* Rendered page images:
══════════
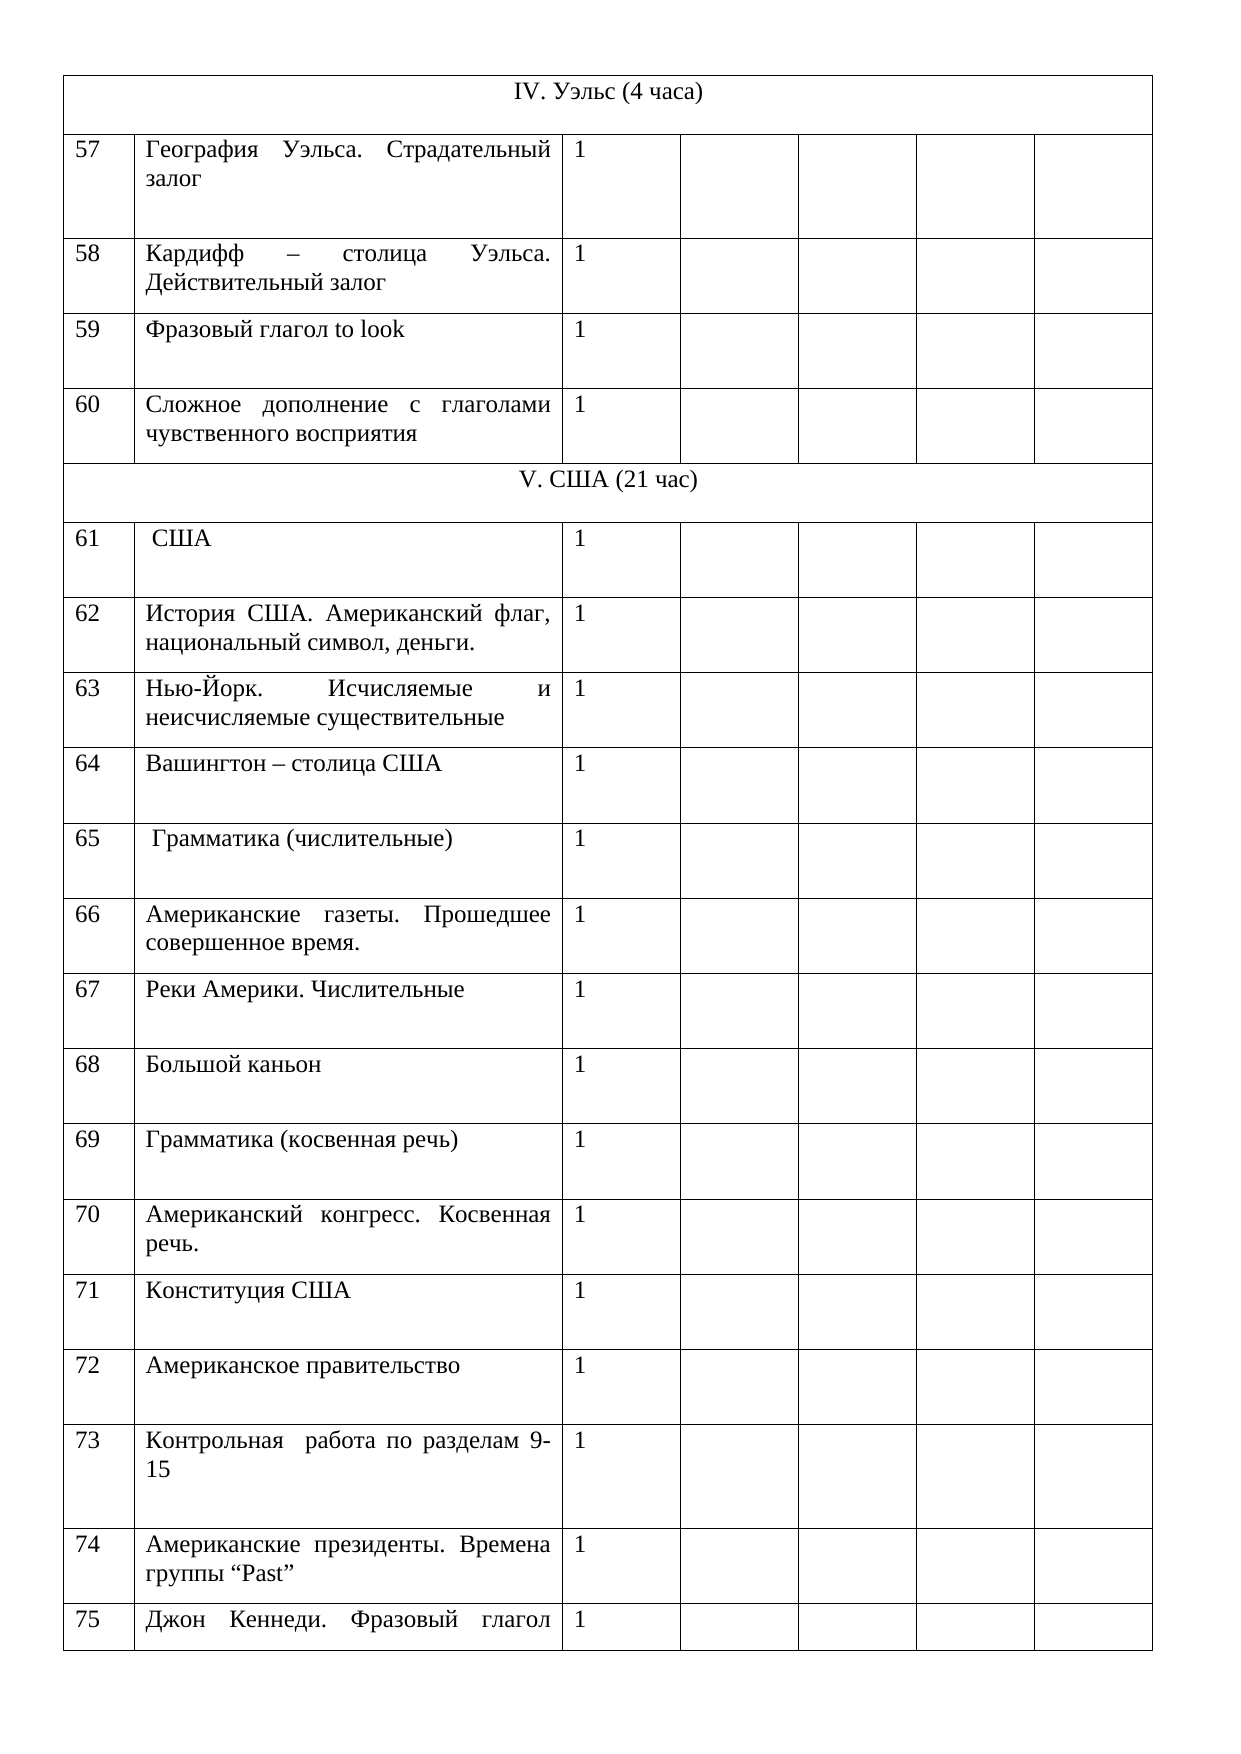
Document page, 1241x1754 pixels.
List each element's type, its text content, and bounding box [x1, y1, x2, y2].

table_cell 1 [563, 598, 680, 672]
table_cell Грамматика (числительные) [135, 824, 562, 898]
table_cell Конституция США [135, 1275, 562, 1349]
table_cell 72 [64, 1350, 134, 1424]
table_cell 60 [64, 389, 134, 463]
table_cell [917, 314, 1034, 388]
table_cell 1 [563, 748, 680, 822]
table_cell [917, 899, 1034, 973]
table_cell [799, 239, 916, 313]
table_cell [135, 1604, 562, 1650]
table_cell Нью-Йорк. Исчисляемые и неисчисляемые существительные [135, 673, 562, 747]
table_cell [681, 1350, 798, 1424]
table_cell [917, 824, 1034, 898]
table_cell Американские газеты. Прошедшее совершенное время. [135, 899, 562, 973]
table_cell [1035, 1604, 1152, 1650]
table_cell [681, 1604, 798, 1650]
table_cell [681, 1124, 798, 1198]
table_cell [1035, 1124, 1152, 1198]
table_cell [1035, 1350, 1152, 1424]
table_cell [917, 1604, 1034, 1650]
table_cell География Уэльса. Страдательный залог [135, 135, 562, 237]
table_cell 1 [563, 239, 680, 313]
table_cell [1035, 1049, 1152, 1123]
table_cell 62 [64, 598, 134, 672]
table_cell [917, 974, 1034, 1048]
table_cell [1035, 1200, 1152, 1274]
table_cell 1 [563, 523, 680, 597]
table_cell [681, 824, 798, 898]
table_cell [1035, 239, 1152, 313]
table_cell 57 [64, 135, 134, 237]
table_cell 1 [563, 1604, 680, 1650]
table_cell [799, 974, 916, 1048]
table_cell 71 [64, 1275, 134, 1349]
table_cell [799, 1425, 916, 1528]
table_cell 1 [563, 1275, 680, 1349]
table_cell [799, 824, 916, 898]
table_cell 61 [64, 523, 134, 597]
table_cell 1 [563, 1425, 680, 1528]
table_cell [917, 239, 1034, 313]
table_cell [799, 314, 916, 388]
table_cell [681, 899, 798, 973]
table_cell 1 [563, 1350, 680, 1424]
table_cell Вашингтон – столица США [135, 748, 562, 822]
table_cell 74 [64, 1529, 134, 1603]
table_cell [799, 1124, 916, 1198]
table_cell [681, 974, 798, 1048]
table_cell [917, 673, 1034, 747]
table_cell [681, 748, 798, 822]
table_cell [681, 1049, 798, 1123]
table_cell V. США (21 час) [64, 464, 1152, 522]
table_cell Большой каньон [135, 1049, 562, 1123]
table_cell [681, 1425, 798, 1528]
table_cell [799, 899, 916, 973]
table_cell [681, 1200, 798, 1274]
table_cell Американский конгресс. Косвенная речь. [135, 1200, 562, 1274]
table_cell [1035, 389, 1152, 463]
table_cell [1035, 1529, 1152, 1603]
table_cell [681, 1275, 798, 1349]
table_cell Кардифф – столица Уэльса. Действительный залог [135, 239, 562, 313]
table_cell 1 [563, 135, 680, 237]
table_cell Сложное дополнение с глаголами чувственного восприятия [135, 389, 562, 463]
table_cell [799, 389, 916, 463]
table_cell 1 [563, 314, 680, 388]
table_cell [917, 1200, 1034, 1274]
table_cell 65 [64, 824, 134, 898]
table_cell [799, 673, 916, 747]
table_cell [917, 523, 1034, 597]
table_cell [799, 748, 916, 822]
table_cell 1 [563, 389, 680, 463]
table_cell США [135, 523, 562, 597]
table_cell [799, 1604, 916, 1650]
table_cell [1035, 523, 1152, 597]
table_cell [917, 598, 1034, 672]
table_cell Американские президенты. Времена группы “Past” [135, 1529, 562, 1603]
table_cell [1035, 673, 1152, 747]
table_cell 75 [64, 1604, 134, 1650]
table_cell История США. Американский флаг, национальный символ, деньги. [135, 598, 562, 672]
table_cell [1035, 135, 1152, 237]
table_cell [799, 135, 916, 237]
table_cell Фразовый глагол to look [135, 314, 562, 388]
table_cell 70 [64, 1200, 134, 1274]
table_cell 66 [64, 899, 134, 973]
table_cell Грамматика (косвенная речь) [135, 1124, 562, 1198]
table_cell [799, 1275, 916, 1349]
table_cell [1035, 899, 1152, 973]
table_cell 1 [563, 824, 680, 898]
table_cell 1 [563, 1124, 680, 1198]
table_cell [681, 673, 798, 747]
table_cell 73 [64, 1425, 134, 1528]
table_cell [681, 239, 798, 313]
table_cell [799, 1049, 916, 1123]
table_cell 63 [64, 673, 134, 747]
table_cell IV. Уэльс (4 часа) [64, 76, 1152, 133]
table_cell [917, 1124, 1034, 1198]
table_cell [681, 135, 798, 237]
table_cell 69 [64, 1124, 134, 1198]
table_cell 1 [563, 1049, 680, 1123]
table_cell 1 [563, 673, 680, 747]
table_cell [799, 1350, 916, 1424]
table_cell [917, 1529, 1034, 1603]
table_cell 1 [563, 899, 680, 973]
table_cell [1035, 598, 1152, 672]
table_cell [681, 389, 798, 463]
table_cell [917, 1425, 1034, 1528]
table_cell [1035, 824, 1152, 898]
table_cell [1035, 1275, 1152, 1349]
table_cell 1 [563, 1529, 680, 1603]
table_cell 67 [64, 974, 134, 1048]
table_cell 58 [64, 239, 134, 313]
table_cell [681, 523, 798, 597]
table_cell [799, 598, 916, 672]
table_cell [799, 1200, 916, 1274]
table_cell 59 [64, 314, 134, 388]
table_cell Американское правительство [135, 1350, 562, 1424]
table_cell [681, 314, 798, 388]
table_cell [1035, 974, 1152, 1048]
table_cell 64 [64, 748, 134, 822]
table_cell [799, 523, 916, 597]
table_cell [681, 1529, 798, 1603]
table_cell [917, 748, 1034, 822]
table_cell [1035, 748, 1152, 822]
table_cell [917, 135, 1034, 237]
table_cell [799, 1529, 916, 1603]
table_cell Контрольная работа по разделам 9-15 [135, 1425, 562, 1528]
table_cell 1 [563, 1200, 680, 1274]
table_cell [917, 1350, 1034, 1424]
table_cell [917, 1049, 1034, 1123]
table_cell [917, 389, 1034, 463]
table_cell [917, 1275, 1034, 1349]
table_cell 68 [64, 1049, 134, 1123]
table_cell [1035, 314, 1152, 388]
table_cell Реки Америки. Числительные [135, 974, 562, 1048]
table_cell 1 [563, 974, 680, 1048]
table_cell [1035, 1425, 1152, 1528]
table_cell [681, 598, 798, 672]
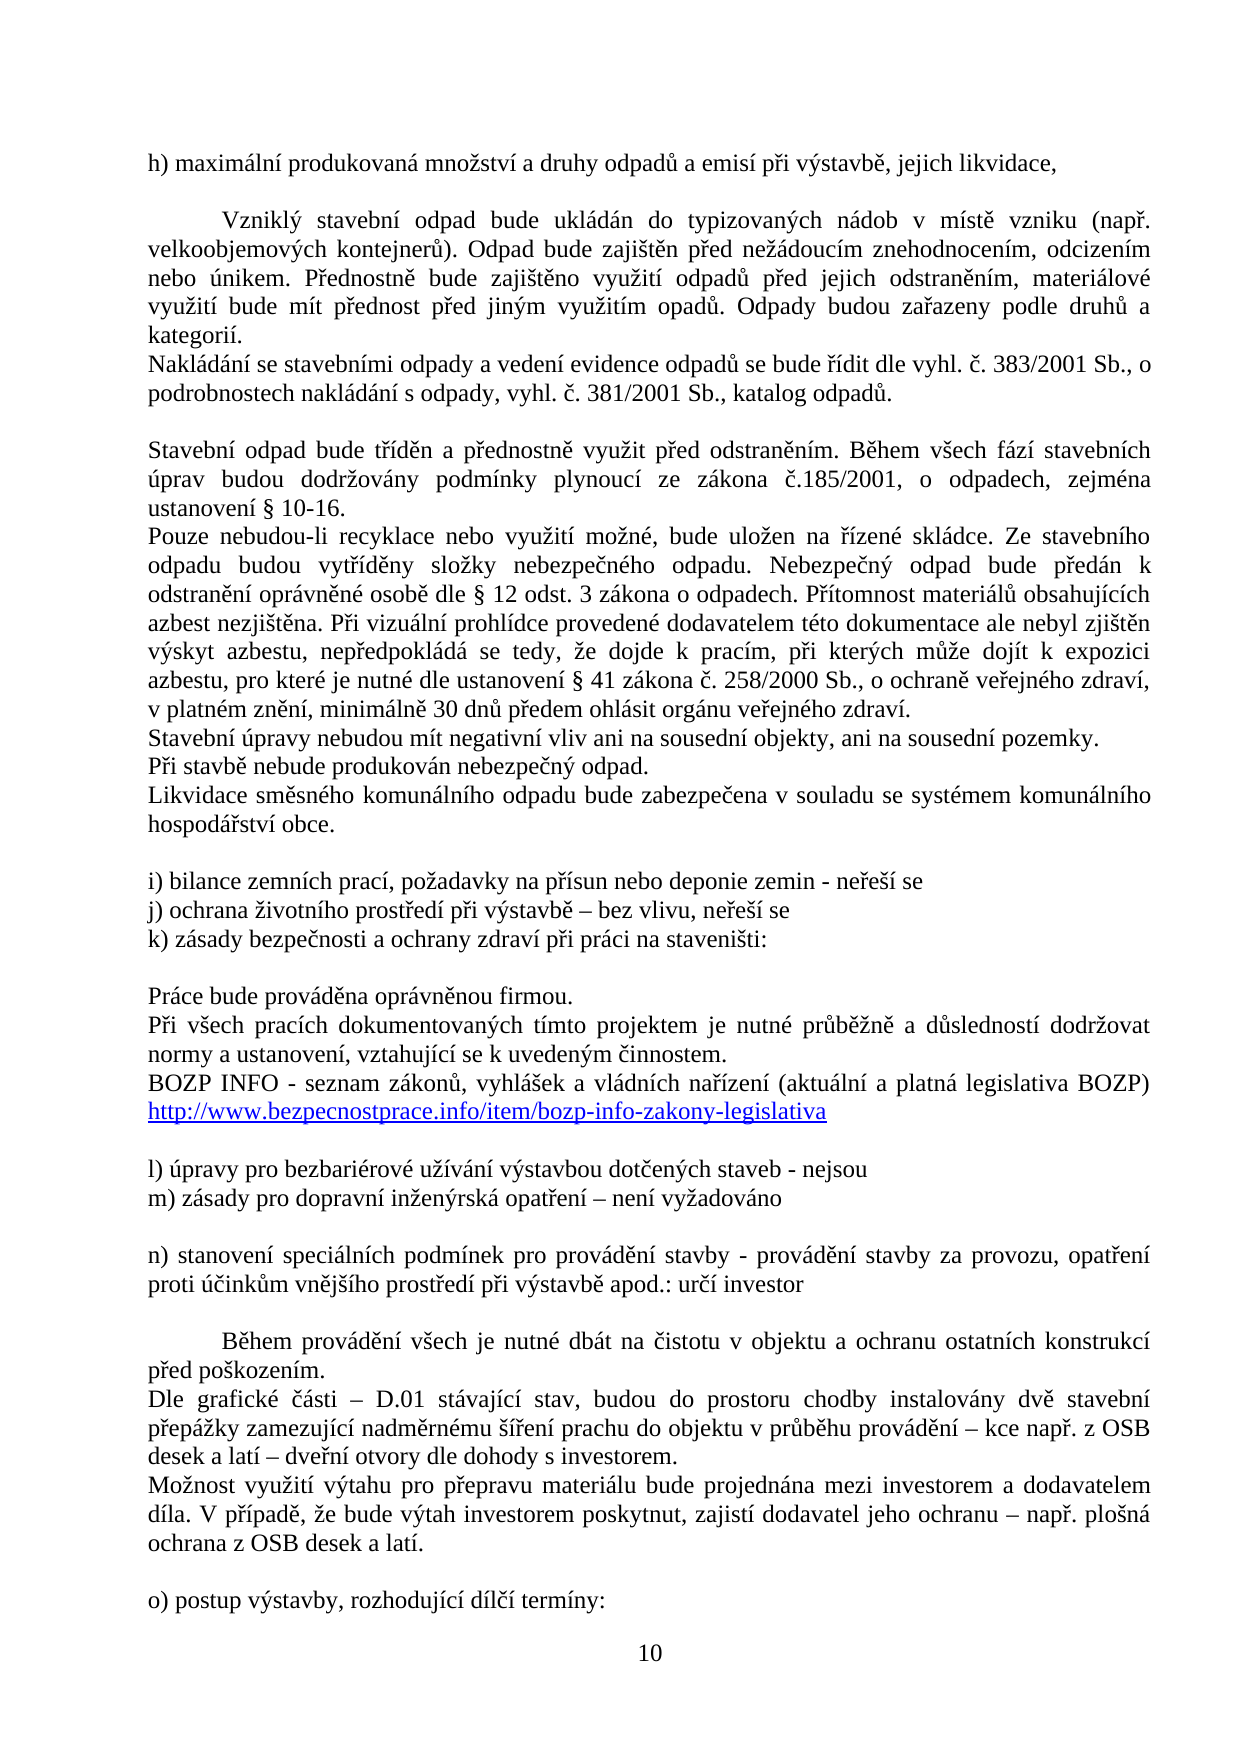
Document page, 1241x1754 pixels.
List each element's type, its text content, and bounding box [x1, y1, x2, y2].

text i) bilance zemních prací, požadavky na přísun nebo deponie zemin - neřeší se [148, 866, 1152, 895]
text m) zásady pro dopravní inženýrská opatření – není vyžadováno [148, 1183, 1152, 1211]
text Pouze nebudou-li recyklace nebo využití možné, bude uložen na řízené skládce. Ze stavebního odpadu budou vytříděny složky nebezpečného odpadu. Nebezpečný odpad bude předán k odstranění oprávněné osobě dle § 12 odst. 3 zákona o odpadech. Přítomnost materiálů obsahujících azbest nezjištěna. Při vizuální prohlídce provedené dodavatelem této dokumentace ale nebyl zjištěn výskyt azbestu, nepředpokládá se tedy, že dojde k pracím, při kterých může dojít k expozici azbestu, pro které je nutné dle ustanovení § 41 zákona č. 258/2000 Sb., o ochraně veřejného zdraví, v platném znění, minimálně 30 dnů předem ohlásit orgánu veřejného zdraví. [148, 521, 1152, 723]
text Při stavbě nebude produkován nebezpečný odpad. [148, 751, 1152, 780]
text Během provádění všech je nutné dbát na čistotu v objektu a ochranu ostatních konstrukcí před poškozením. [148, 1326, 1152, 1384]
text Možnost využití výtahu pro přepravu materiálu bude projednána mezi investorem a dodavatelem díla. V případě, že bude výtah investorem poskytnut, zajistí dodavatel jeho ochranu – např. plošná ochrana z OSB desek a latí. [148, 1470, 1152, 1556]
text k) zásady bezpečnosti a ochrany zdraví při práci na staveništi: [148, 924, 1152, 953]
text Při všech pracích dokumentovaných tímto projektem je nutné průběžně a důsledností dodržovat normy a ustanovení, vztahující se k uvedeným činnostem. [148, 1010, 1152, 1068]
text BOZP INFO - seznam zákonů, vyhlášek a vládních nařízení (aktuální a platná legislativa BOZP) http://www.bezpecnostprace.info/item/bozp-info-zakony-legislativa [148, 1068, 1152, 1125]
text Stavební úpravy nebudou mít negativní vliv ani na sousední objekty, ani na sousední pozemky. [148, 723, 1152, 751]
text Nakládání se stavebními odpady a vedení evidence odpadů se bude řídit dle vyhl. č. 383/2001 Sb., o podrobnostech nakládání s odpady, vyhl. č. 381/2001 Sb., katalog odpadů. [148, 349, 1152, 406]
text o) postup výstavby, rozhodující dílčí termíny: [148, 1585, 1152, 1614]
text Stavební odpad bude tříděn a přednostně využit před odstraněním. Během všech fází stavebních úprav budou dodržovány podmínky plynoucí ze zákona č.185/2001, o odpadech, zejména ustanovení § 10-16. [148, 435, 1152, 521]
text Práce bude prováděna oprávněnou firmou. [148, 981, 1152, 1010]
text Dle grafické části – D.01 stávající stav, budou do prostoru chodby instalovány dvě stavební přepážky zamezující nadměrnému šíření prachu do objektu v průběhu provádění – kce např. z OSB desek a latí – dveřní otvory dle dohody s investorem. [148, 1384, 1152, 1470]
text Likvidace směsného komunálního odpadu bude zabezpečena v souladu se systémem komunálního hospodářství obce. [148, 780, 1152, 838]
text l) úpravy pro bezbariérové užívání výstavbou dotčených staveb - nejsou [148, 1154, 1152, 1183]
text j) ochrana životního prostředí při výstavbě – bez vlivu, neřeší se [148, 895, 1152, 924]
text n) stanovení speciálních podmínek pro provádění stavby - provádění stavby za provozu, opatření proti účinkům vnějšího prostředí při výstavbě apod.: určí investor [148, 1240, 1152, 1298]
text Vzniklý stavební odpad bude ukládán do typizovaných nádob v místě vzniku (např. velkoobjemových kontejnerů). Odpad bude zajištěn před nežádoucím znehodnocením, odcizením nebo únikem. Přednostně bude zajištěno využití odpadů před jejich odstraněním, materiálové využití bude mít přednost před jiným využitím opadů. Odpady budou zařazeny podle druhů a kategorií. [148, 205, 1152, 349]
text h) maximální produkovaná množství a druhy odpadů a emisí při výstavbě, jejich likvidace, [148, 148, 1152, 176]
══════════
* Exercise description:
Using only the data above, copy out the lines that include the word "Уэльса".

* Reply:
table_cell География Уэльса. Страдательный залог [135, 135, 562, 237]
table_cell Кардифф – столица Уэльса. Действительный залог [135, 239, 562, 313]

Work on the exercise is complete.